BettyBras (see:www.bettybras.com)

Cartoons of hot reporter and agony aunt Betty Bras www.bettybras.com. All your questions answered for free!!

Wednesday, May 03, 2006

BETTY DISCUSSES BEAUTY


Today Betty got a casting call and discusses beauty

Betty: now tell me mr Casting Director, do I have any chance to get into the next commercial on TV?

Casting Director: Betty, in casting it is about being beautiful or being special- and you're special. So the answer is yes.

Betty: aren't we all special?

Casting Director: no we're not.

Betty: But Christina Aquilera has a great song about-

Casting Director: Christina Aquilera has already been casted. So she can sing whatever she wants. Now Betty, I would love to help you out but first you come sit on my lap.

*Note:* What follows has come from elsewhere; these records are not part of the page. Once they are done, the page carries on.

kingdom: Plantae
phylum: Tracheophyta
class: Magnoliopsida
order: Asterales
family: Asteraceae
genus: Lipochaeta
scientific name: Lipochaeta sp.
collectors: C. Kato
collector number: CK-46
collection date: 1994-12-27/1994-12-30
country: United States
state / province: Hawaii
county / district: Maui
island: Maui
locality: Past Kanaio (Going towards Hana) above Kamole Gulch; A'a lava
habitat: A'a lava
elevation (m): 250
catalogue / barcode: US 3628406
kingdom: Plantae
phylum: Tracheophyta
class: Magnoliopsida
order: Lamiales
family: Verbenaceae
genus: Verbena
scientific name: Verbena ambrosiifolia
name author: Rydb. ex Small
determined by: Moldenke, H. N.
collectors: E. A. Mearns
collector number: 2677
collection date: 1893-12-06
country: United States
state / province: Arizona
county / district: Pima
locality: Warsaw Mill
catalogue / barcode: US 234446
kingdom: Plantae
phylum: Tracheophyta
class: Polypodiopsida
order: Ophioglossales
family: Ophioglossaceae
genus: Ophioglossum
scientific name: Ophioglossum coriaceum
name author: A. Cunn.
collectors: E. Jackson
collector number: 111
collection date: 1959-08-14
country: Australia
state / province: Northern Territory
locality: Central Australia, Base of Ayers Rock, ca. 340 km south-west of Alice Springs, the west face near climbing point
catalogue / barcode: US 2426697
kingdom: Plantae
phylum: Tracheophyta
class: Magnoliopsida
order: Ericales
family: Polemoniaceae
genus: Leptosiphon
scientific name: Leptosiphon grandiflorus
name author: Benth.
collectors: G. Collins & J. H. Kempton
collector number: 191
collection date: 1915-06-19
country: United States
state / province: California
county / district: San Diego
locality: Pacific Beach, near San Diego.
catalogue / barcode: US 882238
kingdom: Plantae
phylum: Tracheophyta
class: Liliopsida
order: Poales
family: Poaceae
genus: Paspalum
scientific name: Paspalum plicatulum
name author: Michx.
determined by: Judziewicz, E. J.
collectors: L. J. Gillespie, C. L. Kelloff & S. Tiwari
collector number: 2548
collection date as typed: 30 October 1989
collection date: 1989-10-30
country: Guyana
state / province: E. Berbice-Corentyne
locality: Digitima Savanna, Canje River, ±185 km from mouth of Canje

Will you do that Betty? (grins)

Betty: I am special no?

Casting Director: yes you are... Now come sit on my lap

Betty: will you give me a special role?

Casting Director: (grins) it depends

Betty: depends on what?

Casting Director: on my mood. And my mood depends on the way are gonna sit on my lap..now come here little princess.

Betty: (still sitting) am I getting the special treatment?

Casting Director: See me as a father figure Betty, who supports you whatever silly things you do. Now just get over here and DO AS I SAY!

Betty: I am not sure. You seem to be in a bad mood.

Casting Director: now don't you act like a special princess Betty- you have NO reason for acting like that!

Betty: But you just told me that I am a special princess!

Casting: yeah yeah yeah, whatever. We're ALL special all right? Now come here and sit on my LAP. You want to be on TV so you better start moving those lovely creamy buttocks of yours!

Betty: I am confused. you'll have to get the ideas about being special right. you're a flipflopper mr Casting Director

Casting Director: YOU shut up now Betty. And I will determine what is going to happen. I am the CASTING DIRECTOR. Now you are a housewife and I will be playing a little boy who spilled something on the carpet. And you get angry with me,..

Betty: I have trouble imagining myself doing that mr. Casting Director.

Casting Director:BETTY! shut up and do as I say! do as I say! You have to change your attitude Betty! we're NOT impressed by this one we're just (grabs his heart) o noo...o gosh...my heart...come here...

Betty: just a second, I'll have to check my schedule

Casting Director:..BETTY!...

Betty: oops...I am late...all right then...cheerio!